___ Data records

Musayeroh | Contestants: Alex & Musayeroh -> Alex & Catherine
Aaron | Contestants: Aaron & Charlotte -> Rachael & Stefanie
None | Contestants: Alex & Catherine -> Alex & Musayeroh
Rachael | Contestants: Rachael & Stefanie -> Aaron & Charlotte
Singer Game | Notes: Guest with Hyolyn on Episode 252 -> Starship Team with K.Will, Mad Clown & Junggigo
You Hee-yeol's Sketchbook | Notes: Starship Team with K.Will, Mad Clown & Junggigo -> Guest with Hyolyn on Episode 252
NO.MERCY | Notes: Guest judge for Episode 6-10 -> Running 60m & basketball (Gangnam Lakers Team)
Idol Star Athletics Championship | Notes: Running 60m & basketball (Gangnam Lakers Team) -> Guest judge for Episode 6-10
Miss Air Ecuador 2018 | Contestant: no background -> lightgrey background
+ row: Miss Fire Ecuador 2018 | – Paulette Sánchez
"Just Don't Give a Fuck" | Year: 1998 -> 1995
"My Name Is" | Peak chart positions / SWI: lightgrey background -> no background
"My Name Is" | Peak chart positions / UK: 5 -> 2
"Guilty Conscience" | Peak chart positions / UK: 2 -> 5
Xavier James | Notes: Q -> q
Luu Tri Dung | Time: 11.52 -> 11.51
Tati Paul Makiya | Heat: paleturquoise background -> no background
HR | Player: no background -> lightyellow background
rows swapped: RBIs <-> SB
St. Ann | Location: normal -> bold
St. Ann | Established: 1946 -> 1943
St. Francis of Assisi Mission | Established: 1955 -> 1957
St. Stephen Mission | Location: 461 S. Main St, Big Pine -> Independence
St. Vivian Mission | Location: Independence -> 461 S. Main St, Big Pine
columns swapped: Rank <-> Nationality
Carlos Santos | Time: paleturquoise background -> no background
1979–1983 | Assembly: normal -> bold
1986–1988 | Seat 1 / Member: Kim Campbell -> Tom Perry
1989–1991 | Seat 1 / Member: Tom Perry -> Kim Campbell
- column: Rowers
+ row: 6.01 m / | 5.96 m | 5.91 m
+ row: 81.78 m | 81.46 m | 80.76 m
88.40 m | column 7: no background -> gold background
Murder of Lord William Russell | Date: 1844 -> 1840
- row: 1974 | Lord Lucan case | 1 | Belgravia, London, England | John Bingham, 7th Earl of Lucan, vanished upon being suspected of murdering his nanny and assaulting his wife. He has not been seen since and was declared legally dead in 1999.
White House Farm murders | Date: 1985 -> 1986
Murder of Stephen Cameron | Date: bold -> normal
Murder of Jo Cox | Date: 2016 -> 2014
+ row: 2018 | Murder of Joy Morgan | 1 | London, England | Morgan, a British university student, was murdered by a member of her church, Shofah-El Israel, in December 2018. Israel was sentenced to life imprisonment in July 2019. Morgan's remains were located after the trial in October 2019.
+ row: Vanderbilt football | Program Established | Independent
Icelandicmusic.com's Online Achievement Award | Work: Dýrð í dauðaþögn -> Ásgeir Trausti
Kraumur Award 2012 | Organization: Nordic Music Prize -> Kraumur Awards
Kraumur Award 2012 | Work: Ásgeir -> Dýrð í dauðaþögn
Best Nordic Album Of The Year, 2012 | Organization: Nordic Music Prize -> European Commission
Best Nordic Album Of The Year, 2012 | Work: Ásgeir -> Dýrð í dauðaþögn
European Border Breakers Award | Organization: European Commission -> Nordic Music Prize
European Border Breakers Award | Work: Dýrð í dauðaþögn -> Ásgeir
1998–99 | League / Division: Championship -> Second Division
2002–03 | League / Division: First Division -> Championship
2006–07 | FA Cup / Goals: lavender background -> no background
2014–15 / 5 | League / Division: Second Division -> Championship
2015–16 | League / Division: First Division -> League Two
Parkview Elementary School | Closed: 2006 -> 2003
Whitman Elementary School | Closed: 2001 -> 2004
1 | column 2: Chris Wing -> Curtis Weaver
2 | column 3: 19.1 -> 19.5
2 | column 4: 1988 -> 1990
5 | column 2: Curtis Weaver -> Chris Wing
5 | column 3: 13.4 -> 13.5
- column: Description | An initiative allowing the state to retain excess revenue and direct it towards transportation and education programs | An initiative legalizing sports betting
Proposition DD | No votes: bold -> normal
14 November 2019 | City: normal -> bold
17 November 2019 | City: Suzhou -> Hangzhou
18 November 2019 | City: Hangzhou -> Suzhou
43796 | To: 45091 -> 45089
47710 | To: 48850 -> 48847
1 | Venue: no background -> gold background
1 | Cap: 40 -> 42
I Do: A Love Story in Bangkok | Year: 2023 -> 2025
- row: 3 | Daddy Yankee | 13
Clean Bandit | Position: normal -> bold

______

▶ [Objective]: Print all of the rows above again, word for word and in their original order.

▶ [Answer to the task]:
Musayeroh | Contestants: Alex & Musayeroh -> Alex & Catherine
Aaron | Contestants: Aaron & Charlotte -> Rachael & Stefanie
None | Contestants: Alex & Catherine -> Alex & Musayeroh
Rachael | Contestants: Rachael & Stefanie -> Aaron & Charlotte
Singer Game | Notes: Guest with Hyolyn on Episode 252 -> Starship Team with K.Will, Mad Clown & Junggigo
You Hee-yeol's Sketchbook | Notes: Starship Team with K.Will, Mad Clown & Junggigo -> Guest with Hyolyn on Episode 252
NO.MERCY | Notes: Guest judge for Episode 6-10 -> Running 60m & basketball (Gangnam Lakers Team)
Idol Star Athletics Championship | Notes: Running 60m & basketball (Gangnam Lakers Team) -> Guest judge for Episode 6-10
Miss Air Ecuador 2018 | Contestant: no background -> lightgrey background
+ row: Miss Fire Ecuador 2018 | – Paulette Sánchez
"Just Don't Give a Fuck" | Year: 1998 -> 1995
"My Name Is" | Peak chart positions / SWI: lightgrey background -> no background
"My Name Is" | Peak chart positions / UK: 5 -> 2
"Guilty Conscience" | Peak chart positions / UK: 2 -> 5
Xavier James | Notes: Q -> q
Luu Tri Dung | Time: 11.52 -> 11.51
Tati Paul Makiya | Heat: paleturquoise background -> no background
HR | Player: no background -> lightyellow background
rows swapped: RBIs <-> SB
St. Ann | Location: normal -> bold
St. Ann | Established: 1946 -> 1943
St. Francis of Assisi Mission | Established: 1955 -> 1957
St. Stephen Mission | Location: 461 S. Main St, Big Pine -> Independence
St. Vivian Mission | Location: Independence -> 461 S. Main St, Big Pine
columns swapped: Rank <-> Nationality
Carlos Santos | Time: paleturquoise background -> no background
1979–1983 | Assembly: normal -> bold
1986–1988 | Seat 1 / Member: Kim Campbell -> Tom Perry
1989–1991 | Seat 1 / Member: Tom Perry -> Kim Campbell
- column: Rowers
+ row: 6.01 m / | 5.96 m | 5.91 m
+ row: 81.78 m | 81.46 m | 80.76 m
88.40 m | column 7: no background -> gold background
Murder of Lord William Russell | Date: 1844 -> 1840
- row: 1974 | Lord Lucan case | 1 | Belgravia, London, England | John Bingham, 7th Earl of Lucan, vanished upon being suspected of murdering his nanny and assaulting his wife. He has not been seen since and was declared legally dead in 1999.
White House Farm murders | Date: 1985 -> 1986
Murder of Stephen Cameron | Date: bold -> normal
Murder of Jo Cox | Date: 2016 -> 2014
+ row: 2018 | Murder of Joy Morgan | 1 | London, England | Morgan, a British university student, was murdered by a member of her church, Shofah-El Israel, in December 2018. Israel was sentenced to life imprisonment in July 2019. Morgan's remains were located after the trial in October 2019.
+ row: Vanderbilt football | Program Established | Independent
Icelandicmusic.com's Online Achievement Award | Work: Dýrð í dauðaþögn -> Ásgeir Trausti
Kraumur Award 2012 | Organization: Nordic Music Prize -> Kraumur Awards
Kraumur Award 2012 | Work: Ásgeir -> Dýrð í dauðaþögn
Best Nordic Album Of The Year, 2012 | Organization: Nordic Music Prize -> European Commission
Best Nordic Album Of The Year, 2012 | Work: Ásgeir -> Dýrð í dauðaþögn
European Border Breakers Award | Organization: European Commission -> Nordic Music Prize
European Border Breakers Award | Work: Dýrð í dauðaþögn -> Ásgeir
1998–99 | League / Division: Championship -> Second Division
2002–03 | League / Division: First Division -> Championship
2006–07 | FA Cup / Goals: lavender background -> no background
2014–15 / 5 | League / Division: Second Division -> Championship
2015–16 | League / Division: First Division -> League Two
Parkview Elementary School | Closed: 2006 -> 2003
Whitman Elementary School | Closed: 2001 -> 2004
1 | column 2: Chris Wing -> Curtis Weaver
2 | column 3: 19.1 -> 19.5
2 | column 4: 1988 -> 1990
5 | column 2: Curtis Weaver -> Chris Wing
5 | column 3: 13.4 -> 13.5
- column: Description | An initiative allowing the state to retain excess revenue and direct it towards transportation and education programs | An initiative legalizing sports betting
Proposition DD | No votes: bold -> normal
14 November 2019 | City: normal -> bold
17 November 2019 | City: Suzhou -> Hangzhou
18 November 2019 | City: Hangzhou -> Suzhou
43796 | To: 45091 -> 45089
47710 | To: 48850 -> 48847
1 | Venue: no background -> gold background
1 | Cap: 40 -> 42
I Do: A Love Story in Bangkok | Year: 2023 -> 2025
- row: 3 | Daddy Yankee | 13
Clean Bandit | Position: normal -> bold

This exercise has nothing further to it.